Title: The Vault of Dreamers
Author: Caragh M. O’Brien
No. of Pages: 432
Genre: Young Adult; Science Fiction
Origins: Roaring Book Press
Release Date: 16 September 2014
Bottom Line: Skip it; too frustrating
“The Forge School is the most prestigious arts school in the country. The secret to its success: every moment of the students’ lives is televised as part of the insanely popular Forge Show, and the students’ schedule includes twelve hours of induced sleep meant to enhance creativity. But when first year student Rosie Sinclair skips her sleeping pill, she discovers there is something off about Forge. In fact, she suspects that there are sinister things going on deep below the reaches of the cameras in the school. What’s worse is, she starts to notice that the ridges of her consciousness do not feel quite right. And soon, she unearths the ghastly secret that the Forge School is hiding—and what it truly means to dream there.

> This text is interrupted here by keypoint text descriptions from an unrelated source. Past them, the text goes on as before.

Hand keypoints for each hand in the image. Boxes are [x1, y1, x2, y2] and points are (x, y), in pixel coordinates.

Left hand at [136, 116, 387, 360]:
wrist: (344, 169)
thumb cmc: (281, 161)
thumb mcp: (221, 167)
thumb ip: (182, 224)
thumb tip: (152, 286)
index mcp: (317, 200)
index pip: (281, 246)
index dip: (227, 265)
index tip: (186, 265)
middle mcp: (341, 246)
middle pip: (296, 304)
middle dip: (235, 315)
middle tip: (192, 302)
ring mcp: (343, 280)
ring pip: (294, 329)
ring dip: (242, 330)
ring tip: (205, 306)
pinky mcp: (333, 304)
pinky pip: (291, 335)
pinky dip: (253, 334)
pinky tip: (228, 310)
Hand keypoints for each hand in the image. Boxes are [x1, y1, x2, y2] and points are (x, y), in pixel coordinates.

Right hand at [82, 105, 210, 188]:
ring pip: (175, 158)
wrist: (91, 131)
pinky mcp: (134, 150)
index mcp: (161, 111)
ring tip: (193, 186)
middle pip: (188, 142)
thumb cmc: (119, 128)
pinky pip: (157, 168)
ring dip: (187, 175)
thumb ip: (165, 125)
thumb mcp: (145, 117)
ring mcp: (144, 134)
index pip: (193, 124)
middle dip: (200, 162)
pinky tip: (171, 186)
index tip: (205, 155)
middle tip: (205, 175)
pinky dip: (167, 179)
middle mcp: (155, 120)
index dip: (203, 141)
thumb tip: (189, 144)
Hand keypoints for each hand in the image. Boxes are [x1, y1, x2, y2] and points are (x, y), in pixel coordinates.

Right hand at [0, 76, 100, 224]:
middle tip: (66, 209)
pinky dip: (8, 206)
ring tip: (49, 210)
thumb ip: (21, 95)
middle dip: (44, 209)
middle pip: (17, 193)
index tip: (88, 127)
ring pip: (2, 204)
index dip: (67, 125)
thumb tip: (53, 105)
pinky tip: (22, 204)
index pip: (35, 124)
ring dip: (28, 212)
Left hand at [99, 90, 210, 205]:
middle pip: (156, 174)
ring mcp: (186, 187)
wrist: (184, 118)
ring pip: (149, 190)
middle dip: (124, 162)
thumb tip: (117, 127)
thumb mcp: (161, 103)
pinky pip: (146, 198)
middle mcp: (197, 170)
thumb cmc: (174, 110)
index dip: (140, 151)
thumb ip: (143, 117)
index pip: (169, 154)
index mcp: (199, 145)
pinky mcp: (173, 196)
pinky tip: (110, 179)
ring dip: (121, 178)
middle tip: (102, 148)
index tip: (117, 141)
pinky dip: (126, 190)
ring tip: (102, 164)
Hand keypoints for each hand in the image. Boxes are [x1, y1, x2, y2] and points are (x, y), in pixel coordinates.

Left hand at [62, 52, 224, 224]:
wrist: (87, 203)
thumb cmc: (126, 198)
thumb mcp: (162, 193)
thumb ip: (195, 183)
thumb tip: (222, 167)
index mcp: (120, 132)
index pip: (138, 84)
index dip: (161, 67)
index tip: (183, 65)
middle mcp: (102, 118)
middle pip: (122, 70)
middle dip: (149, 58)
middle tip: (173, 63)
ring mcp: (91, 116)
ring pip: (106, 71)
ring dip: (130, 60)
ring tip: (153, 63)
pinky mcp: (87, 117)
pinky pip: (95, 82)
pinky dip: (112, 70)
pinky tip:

From Caragh M. O’Brien, author of the Birthmarked trilogy comes the first book in a new series, The Vault of Dreamers, a fast-paced, psychologically thrilling novel about what happens when your dreams are not your own.”

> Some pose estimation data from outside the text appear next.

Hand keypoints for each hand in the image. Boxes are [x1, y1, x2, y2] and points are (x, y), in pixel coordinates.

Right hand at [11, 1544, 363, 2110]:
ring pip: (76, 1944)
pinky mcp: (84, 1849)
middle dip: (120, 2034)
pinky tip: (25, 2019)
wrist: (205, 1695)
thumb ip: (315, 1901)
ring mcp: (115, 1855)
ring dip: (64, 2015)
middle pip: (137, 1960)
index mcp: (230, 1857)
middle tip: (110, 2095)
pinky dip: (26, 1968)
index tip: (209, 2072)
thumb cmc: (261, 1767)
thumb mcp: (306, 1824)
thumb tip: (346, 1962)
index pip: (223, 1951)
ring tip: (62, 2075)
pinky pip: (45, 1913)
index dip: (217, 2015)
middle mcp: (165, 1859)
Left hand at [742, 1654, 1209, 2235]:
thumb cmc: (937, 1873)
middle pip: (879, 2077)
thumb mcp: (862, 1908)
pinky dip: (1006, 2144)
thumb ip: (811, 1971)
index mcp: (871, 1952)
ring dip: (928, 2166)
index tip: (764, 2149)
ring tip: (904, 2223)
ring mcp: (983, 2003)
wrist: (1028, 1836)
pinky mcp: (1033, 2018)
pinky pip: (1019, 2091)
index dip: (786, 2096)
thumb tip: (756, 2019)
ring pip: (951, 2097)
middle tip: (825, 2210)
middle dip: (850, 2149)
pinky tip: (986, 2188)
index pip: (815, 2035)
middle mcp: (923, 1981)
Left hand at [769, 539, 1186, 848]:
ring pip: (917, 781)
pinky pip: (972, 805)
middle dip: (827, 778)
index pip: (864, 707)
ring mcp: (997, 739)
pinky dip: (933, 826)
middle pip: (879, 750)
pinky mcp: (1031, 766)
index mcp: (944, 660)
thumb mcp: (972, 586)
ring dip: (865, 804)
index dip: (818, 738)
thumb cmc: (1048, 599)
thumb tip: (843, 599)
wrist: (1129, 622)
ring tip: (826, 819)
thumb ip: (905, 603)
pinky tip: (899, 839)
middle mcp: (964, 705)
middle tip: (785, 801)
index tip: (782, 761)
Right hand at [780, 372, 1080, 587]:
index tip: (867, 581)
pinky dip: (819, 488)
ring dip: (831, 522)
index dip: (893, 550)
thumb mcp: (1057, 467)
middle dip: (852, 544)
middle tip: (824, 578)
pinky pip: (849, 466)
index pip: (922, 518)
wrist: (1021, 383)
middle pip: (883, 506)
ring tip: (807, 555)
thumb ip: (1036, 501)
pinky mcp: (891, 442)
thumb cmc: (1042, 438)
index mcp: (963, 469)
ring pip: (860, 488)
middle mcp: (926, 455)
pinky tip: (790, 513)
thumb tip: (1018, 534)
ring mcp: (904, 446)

Thoughts: The first thing that will strike readers is that Rosie is not quite like her fellow students. She is highly innocent about the ways of the Forge School and what it takes to gain popularity but at the same time is extremely jaded about life in general. She is independent but still succumbs to peer pressure. These contradictions remain front and center as Rosie attempts to balance life as a contracted student and as a free-thinker determined to get answers to her questions. In some ways, her inconstancy is appropriate for her age. In others, it is rather distracting. The wisdom gained from her rough childhood among the poorest of the poor disappears too frequently for comfort in spite of her youth. The addition of a love story to the proceedings do nothing to improve some of these inconstancies as it tends to reinforce the innocence and lack of worldly ways the defines life at Forge but does not necessarily define Rosie herself.
The fact that The Vault of Dreamers is the first book in a series only partially redeems the ending of the story. There is not adequate explanation of the science behind the insidious actions of the dean of students.The pacing towards the end is extremely rushed too. Because so much happens in a few short pages, the reader gets the impression that it is not a series but a stand-alone story. This serves to make the last scene incredibly frustrating and highly disappointing. Even with the respite of the promise of future adventures, the ending is a bit of a conundrum. It leaves no apparent room for the future of Rosie’s story and leaves readers impotent with rage at the unusual-for-her actions and attitudes.
The Vault of Dreamers occurs in the undetermined future. Technology appears only slightly more enhanced than it is today, but there is an even greater divide between the haves and the have-nots. The reasons behind this division remain nebulous and are among the myriad of unanswered questions left when the story ends. Readers do not get a clear impression of the world outside the Forge School, the politics, the economics, and society in general. Given what Rosie discovers about the school, this lack of clarity of the world at large is puzzling and adds to a reader’s general confusion.
The Vault of Dreamers has all of the trappings of a fantastic new series. The story is exciting and unusual. Rosie is an intriguing heroine, determined to uncover the truth and not afraid to question the unquestionable. There are dark secrets within the school and later an apparent conspiracy. However, the ending unravels all of the magic Ms. O’Brien creates on the previous pages. The entire story becomes a frustrating experience as readers are left to question just what possibly could happen next and to decide whether it is worth attempting future stories in the series.